While postponing the water-testing rules would save growers $12 million per year, it also would cost consumers $108 million per year in medical expenses, according to an FDA analysis.
For Whitt and his family, his illness has been traumatic as well as costly. After returning home from his nine-day hospital stay, he relied on narcotic painkillers for about six weeks. The infection caused a hernia and tore holes in the lining of his stomach that surgeons had to patch with mesh.

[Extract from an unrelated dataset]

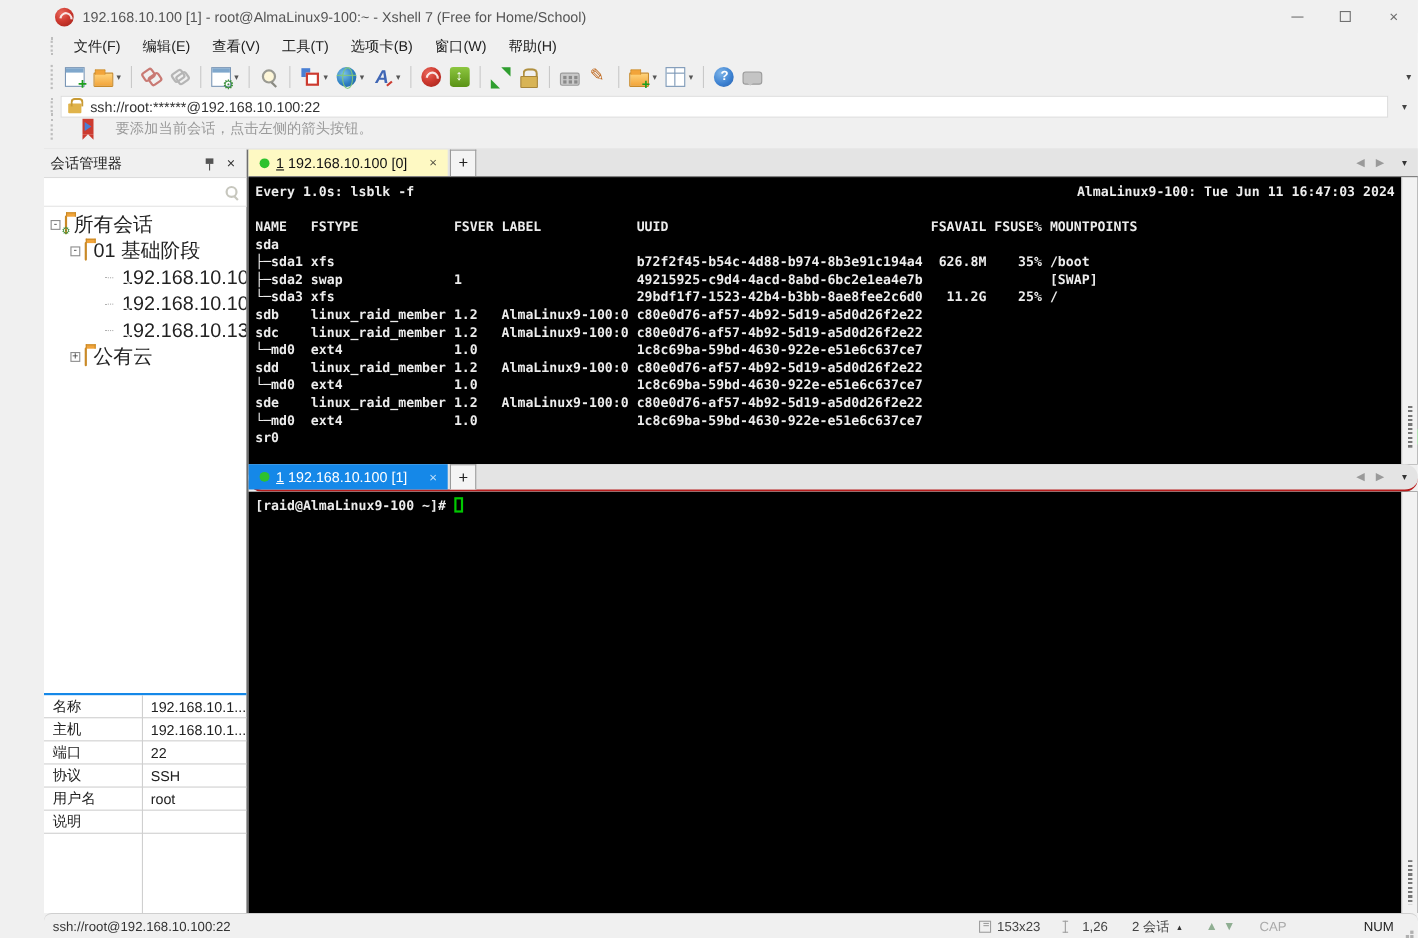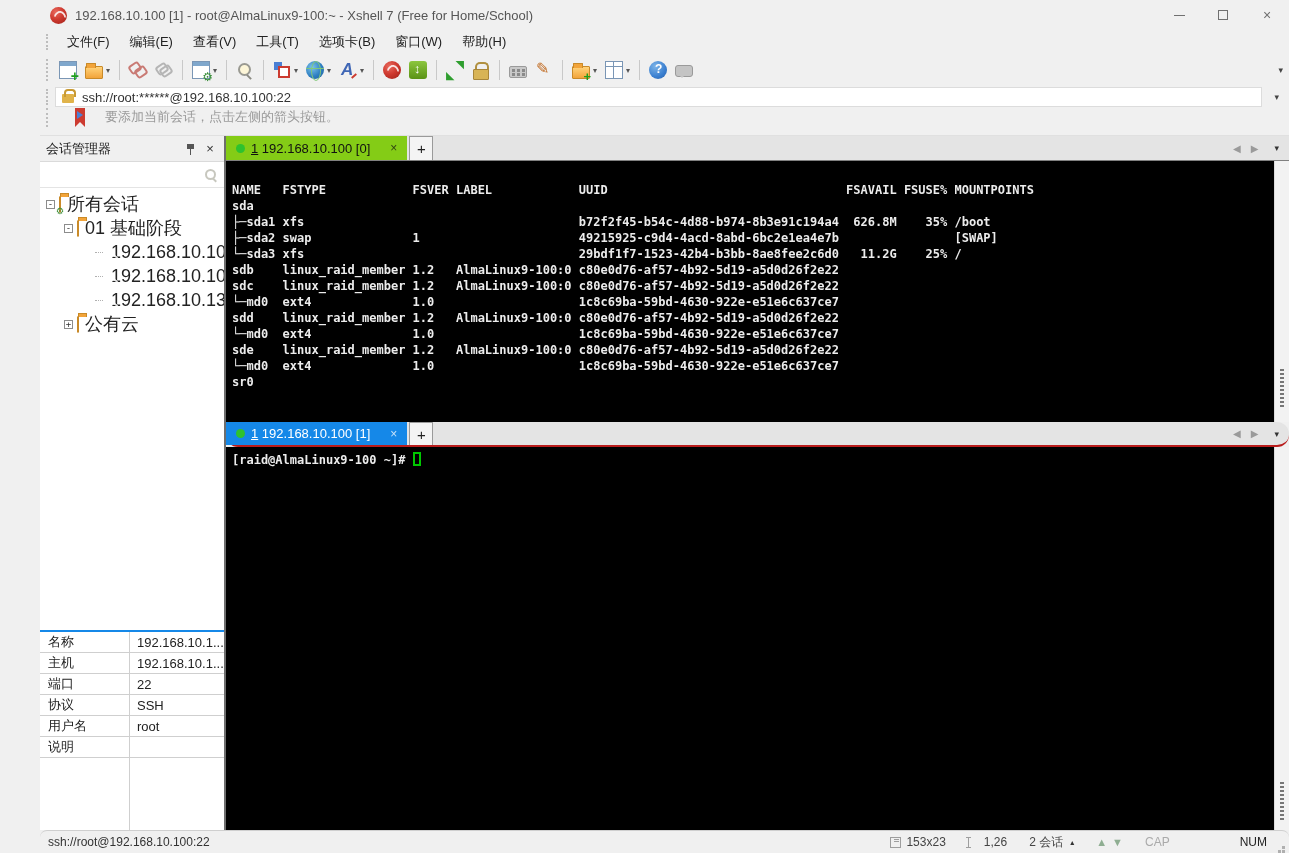"1 192.168.10.100 [0]" .tab-top { background: #84cc16 -> #fef9c3 }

Five months later, he still has numbness from the surgery and diarrhoea every week.
Whitt and his wife said it is irresponsible for the FDA to postpone the water-testing requirements when officials knew that people like Whitt could pay a hefty price.
“People should be able to know that the food they’re buying is not going to harm them and their loved ones,” Melinda Whitt said. “At this point, we question everything that goes into our mouths.”
The federal government often requires water testing to protect the public. Tap water is tested to make sure it meets health standards, and so are beaches, lakes and swimming pools.
But under the Trump administration plan, large growers would not have to start inspecting their water systems and annually test surface waters for pathogens until 2022.
Then they will have an additional two years to ensure irrigation water that comes in contact with vegetables and fruit does not contain E. coli above a certain concentration.
For the smallest farms, inspections and annual testing will begin in 2024 and they will have until 2026 to meet E. coli standards.
That means full compliance with the safeguards wouldn’t come until 20 years after three people died from eating California spinach, 15 years after Congress signed the Food Safety Modernization Act and eight years after Whitt and more than 200 others were sickened by romaine lettuce.
While the delay is just a proposal for now, the FDA has assured growers that it will not enforce the requirements in the meantime.
FDA officials declined interview requests. But a spokeswoman said the agency proposed the delay to ensure the testing requirements are effective.
“The Yuma outbreak does indeed emphasise the urgency of putting agricultural water standards in place, but it is important that they be the right standards, ones that both meet our public health mission and are feasible for growers to meet,” FDA spokeswoman Juli Putnam said in response to written questions.